Bug 1510708

Summary: Incorrect error messages when 2 guests on 1 host pointing at the same disk in non-shareable mode while virtlockd is enabled
Product: Red Hat Enterprise Linux 7 Reporter: Meina Li <meili>
Component: libvirtAssignee: Libvirt Maintainers <libvirt-maint>
Status: CLOSED NOTABUG QA Contact: Fangge Jin <fjin>
Severity: low Docs Contact:
Priority: unspecified    
Version: 7.5CC: dyuan, hhan, jiyan, lmen, pkrempa, rbalakri, xuzhang, yisun, zpeng
Target Milestone: rc   
Target Release: ---   
Hardware: x86_64   
OS: Linux   
Whiteboard:
Fixed In Version: Doc Type: If docs needed, set a value
Doc Text:
Story Points: ---
Clone Of: Environment:
Last Closed: 2017-11-13 12:10:42 UTC Type: Bug
Regression: --- Mount Type: ---
Documentation: --- CRM:
Verified Versions: Category: ---
oVirt Team: --- RHEL 7.3 requirements from Atomic Host:
Cloudforms Team: --- Target Upstream Version:
Embargoed:

Description Meina Li 2017-11-08 03:22:01 UTC
Description of problem:
Incorrect error messages when 2 guests on 1 host pointing at the same disk in non-shareable mode while virtlockd is enabled

Version-Release number of selected component (if applicable):
libvirt-3.9.0-1.el7.x86_64
kernel-3.10.0-766.el7.x86_64
qemu-kvm-rhev-2.10.0-4.el7.x86_64

How reproducible:
100%

Steps to Reproduce:
1. Prepare two guests which use one image without <shareable> element.
 <disk type='file' device='disk'>
      <driver name='qemu' type='raw' cache='none'/>
      <source file='/var/lib/libvirt/images/lmn.qcow2'/>
      <target dev='hda' bus='ide'/>
      <address type='drive' controller='0' bus='0' target='0' unit='0'/>
    </disk>
2. Config /etc/libvirt/qemu-lockd.conf.
    #vim /etc/libvirt/qemu-lockd.conf
    auto_disk_leases = 1
    require_lease_for_disks = 1
    file_lockspace_dir = "/var/lib/libvirt/lockd/files"
    #vim /etc/libvirt/qemu.conf
    lock_manager = "lockd"
3. Service start
    #systemctl start virtlockd
    #systemctl restart libvirtd
4. Start two guest.
    # virsh start lmn
    Domain lmn started
    # virsh start test
error: Failed to start domain test
error: internal error: process exited while connecting to monitor: 2017-11-07T09:53:44.435636Z qemu-kvm: -chardev pty,id=charserial0: char device redirected to /dev/pts/4 (label charserial0)
2017-11-07T09:53:44.437831Z qemu-kvm: -drive file=/var/lib/libvirt/images/lmn.qcow2,format=qcow2,if=none,id=drive-virtio-disk0,cache=none,aio=native: Failed to get "write" lock
Is another process using the image?  

Actual results:
As above descriptions.

Expected results:
# virsh start test
error: Failed to start domain test
error: resource busy: Lockspace resource '9e03fed04cb6a2f32f6624b47d212acb06d97653a02627d824b89fcf74c175bb' is locked

Additional info:
The error messages is expected in the following scenario:
(1)The above test steps in libvirt-3.2.0-14.el7_4.3.x86_64;
(2)Pointing at the same lvm/scsi device in none-shareable mode;
(3)2 guests on 2 hosts pointing at the same disk in none-shareable mode.
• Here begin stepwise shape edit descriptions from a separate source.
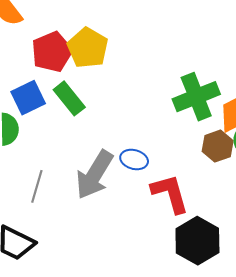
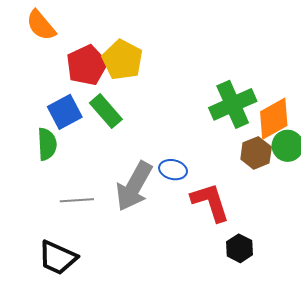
gray line: (37, 186) -> (77, 200), turned 72
black hexagon: (197, 241) -> (240, 248), size x0.6

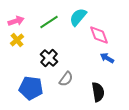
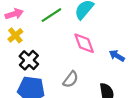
pink diamond: (99, 35) -> (84, 43), moved
black cross: (49, 58) -> (29, 60), moved

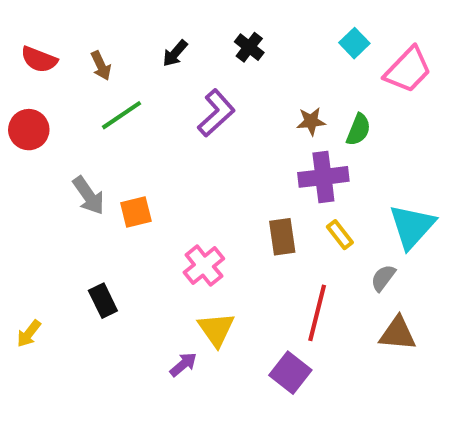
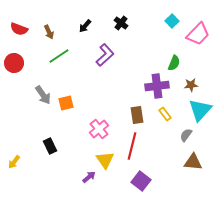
brown star: (311, 121) -> (191, 85), moved
red line: (317, 313) -> (132, 146), moved

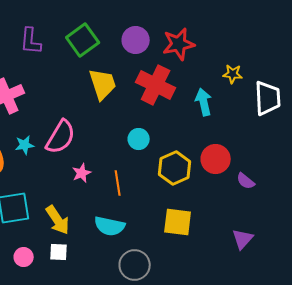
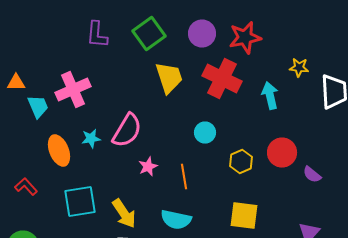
yellow hexagon: (175, 168) -> (241, 162), size x0.7

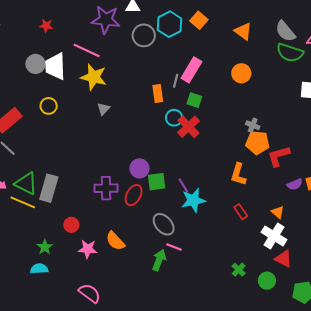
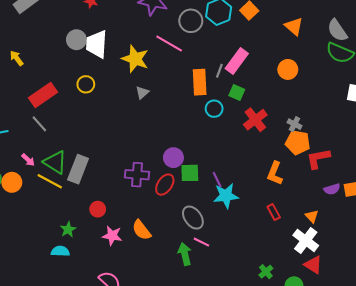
pink line: (87, 50) -> (169, 44), moved
orange rectangle: (158, 94) -> (200, 82), size x1.4
red cross: (188, 127) -> (255, 120), moved
green arrow: (159, 260) -> (185, 254), turned -40

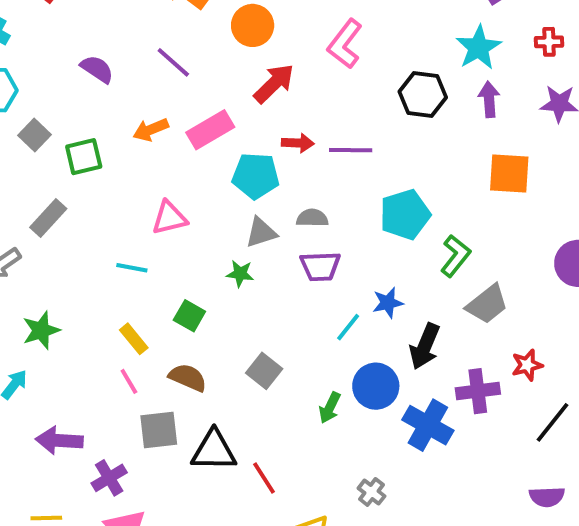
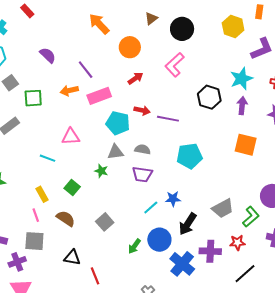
purple line: (173, 62) -> (86, 70), moved
red arrow: (274, 83) -> (135, 78), size x0.7
green L-shape: (455, 256) -> (251, 217), moved
gray square: (159, 430) -> (34, 241), moved
black triangle: (214, 451) -> (72, 258), size x0.7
Comment 2 Peter Krempa 2017-11-13 12:10:42 UTC
This is expected. The locking driver in libvirt will try to acquire the lock only when the vCPUs are being started. Due to the changes to qemu to add internal image locking, the message produced by qemu is reported at the point when the image is being opened (thus before vCPUs are started).

Since qemu is able to handle the locks only on one host, the locking daemon is still necessary. (That covers the iscsi/lvm/scsi case too).

note that for case 1) in additional notes, the difference is also in the qemu package, which actually reports the error.

The shared mode would not work though, but that is tracked by a combination of
https://bugzilla.redhat.com/show_bug.cgi?id=1378242
and
https://bugzilla.redhat.com/show_bug.cgi?id=1511480

The behavior here is expected.